* Exercise requirements:
Look through the data below for the line with "Digitized H&E-stained tissue section (whole slide), whole", and transcribe it exactly together with each line after it up to and including the line with "Laterality: bilateral. FIGO". Give nothing else.

* Given records:
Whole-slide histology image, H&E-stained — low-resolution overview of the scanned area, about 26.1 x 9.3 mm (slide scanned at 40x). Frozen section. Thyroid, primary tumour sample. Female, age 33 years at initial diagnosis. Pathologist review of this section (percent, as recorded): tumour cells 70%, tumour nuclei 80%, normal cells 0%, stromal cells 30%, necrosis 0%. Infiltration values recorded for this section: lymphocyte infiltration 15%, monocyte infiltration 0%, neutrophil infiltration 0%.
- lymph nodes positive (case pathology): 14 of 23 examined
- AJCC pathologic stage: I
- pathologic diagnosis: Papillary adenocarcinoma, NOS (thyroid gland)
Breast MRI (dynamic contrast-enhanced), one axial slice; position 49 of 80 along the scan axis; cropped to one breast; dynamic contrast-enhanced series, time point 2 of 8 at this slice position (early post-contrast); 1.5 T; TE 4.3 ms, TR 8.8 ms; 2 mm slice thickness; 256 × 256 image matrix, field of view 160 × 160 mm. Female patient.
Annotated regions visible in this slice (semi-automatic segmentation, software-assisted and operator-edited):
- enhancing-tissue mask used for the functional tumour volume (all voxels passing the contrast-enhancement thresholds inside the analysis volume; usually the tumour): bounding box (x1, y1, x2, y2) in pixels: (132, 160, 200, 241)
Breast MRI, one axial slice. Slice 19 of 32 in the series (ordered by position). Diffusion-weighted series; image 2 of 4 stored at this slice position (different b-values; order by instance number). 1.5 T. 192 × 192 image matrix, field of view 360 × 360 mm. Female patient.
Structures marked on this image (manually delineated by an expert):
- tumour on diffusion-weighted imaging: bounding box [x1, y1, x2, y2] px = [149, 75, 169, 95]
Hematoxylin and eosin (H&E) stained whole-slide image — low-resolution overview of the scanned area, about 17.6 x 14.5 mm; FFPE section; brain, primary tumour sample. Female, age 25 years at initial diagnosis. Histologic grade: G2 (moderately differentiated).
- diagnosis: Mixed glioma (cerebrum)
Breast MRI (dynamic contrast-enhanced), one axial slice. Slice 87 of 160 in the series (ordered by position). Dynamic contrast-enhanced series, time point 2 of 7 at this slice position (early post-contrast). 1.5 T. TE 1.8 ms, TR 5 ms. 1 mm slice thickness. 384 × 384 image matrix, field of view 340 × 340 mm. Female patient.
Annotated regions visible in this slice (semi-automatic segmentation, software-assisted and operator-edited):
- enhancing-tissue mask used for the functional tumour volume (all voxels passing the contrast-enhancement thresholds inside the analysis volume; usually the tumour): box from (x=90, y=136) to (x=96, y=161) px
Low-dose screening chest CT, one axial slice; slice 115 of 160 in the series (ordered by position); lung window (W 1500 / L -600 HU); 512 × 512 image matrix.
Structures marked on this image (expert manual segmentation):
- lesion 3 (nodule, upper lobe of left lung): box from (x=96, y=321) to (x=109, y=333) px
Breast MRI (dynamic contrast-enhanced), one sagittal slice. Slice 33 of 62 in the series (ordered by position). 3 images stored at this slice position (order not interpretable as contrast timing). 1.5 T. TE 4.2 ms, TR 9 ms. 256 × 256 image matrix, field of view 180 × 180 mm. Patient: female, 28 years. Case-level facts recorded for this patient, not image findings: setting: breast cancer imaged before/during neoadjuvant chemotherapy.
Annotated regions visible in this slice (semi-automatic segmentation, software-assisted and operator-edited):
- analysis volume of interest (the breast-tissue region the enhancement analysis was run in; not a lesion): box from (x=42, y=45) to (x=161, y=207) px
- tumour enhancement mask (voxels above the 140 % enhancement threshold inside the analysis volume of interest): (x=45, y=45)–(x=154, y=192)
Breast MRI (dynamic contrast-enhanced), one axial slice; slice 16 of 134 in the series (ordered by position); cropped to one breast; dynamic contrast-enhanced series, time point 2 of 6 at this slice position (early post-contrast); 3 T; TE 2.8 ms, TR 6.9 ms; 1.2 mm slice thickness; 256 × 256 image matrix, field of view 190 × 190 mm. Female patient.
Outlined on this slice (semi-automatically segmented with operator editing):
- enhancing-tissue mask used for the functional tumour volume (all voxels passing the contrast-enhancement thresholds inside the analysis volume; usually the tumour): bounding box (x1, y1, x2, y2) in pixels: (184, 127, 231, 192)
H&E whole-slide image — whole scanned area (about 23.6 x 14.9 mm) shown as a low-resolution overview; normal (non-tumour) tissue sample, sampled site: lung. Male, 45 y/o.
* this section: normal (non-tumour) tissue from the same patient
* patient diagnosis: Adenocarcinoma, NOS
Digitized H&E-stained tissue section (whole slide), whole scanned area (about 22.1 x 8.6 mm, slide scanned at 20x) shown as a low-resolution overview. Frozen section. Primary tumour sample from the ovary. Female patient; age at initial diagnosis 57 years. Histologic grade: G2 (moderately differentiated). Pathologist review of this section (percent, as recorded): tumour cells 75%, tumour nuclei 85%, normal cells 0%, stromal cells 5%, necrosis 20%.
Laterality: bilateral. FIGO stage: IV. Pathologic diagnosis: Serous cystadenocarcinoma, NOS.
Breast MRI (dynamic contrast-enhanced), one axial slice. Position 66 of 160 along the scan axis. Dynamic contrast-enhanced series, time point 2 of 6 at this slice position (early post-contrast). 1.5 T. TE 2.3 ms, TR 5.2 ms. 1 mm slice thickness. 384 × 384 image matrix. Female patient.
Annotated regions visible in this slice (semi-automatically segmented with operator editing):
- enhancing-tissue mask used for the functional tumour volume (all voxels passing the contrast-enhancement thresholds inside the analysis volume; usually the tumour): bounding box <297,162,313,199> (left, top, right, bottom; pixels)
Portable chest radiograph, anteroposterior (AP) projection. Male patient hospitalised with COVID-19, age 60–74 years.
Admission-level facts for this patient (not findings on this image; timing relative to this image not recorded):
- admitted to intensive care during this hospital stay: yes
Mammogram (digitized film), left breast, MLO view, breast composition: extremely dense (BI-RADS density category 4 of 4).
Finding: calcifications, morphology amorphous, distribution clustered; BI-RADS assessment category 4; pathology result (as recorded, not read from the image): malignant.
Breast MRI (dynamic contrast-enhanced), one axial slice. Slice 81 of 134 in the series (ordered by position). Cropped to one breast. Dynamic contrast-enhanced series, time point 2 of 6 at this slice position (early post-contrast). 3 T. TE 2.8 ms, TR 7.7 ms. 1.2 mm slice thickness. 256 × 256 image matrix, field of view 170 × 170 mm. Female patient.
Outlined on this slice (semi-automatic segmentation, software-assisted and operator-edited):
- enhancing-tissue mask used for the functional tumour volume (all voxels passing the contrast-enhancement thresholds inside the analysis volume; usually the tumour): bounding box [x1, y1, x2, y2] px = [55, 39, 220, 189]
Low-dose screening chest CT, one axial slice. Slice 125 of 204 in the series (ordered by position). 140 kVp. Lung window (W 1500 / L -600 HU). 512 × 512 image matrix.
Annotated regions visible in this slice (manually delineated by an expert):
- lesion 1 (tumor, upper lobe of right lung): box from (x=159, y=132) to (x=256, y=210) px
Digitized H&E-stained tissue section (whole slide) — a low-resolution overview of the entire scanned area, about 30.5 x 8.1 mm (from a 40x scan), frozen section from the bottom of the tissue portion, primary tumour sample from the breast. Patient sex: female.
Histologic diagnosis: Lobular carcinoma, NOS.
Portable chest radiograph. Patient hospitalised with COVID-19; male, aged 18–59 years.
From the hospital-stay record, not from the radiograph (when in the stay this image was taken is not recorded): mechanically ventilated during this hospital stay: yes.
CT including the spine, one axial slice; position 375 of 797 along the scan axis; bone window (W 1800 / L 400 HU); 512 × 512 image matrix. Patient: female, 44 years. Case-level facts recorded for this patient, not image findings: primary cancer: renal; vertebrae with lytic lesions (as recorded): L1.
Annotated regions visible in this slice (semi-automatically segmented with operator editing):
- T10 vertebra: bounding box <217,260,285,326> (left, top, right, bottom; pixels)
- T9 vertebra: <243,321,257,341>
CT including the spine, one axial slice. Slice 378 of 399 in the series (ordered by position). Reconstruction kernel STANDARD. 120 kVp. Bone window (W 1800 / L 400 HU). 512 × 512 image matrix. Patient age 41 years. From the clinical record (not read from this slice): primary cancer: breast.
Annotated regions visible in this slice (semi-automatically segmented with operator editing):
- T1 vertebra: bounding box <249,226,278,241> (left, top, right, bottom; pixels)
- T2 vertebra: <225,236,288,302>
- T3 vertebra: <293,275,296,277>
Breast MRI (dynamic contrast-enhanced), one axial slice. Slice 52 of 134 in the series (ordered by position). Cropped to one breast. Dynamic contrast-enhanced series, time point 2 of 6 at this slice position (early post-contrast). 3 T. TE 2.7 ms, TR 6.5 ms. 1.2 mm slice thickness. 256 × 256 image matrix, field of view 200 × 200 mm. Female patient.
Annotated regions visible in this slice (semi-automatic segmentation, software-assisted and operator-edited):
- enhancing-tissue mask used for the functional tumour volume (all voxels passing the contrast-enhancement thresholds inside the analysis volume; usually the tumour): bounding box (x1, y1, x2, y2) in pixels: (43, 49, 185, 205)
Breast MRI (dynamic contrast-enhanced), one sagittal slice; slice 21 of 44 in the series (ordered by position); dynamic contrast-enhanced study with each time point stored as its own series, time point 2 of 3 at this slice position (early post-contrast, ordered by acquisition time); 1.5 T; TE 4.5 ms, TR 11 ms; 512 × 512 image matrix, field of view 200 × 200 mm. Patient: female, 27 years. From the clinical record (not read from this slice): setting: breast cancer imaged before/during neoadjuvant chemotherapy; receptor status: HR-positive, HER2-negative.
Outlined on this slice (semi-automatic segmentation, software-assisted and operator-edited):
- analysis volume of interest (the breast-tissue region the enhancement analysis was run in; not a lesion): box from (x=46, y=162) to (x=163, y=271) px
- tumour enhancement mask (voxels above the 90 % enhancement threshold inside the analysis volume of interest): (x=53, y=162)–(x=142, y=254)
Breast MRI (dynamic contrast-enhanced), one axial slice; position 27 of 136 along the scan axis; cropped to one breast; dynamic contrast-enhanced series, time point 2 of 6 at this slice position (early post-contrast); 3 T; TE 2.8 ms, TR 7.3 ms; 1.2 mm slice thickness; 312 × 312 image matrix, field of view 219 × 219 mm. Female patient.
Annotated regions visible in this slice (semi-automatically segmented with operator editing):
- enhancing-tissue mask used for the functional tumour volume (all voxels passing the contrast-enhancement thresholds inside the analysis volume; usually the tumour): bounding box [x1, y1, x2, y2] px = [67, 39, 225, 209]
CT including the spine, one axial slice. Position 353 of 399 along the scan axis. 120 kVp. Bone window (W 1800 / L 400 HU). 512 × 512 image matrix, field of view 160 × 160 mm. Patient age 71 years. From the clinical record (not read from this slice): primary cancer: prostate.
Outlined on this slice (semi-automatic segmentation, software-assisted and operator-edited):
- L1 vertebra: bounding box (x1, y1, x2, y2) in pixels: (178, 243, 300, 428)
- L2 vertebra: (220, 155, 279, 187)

* Exercise answer:
Digitized H&E-stained tissue section (whole slide), whole scanned area (about 22.1 x 8.6 mm, slide scanned at 20x) shown as a low-resolution overview. Frozen section. Primary tumour sample from the ovary. Female patient; age at initial diagnosis 57 years. Histologic grade: G2 (moderately differentiated). Pathologist review of this section (percent, as recorded): tumour cells 75%, tumour nuclei 85%, normal cells 0%, stromal cells 5%, necrosis 20%.
Laterality: bilateral. FIGO stage: IV. Pathologic diagnosis: Serous cystadenocarcinoma, NOS.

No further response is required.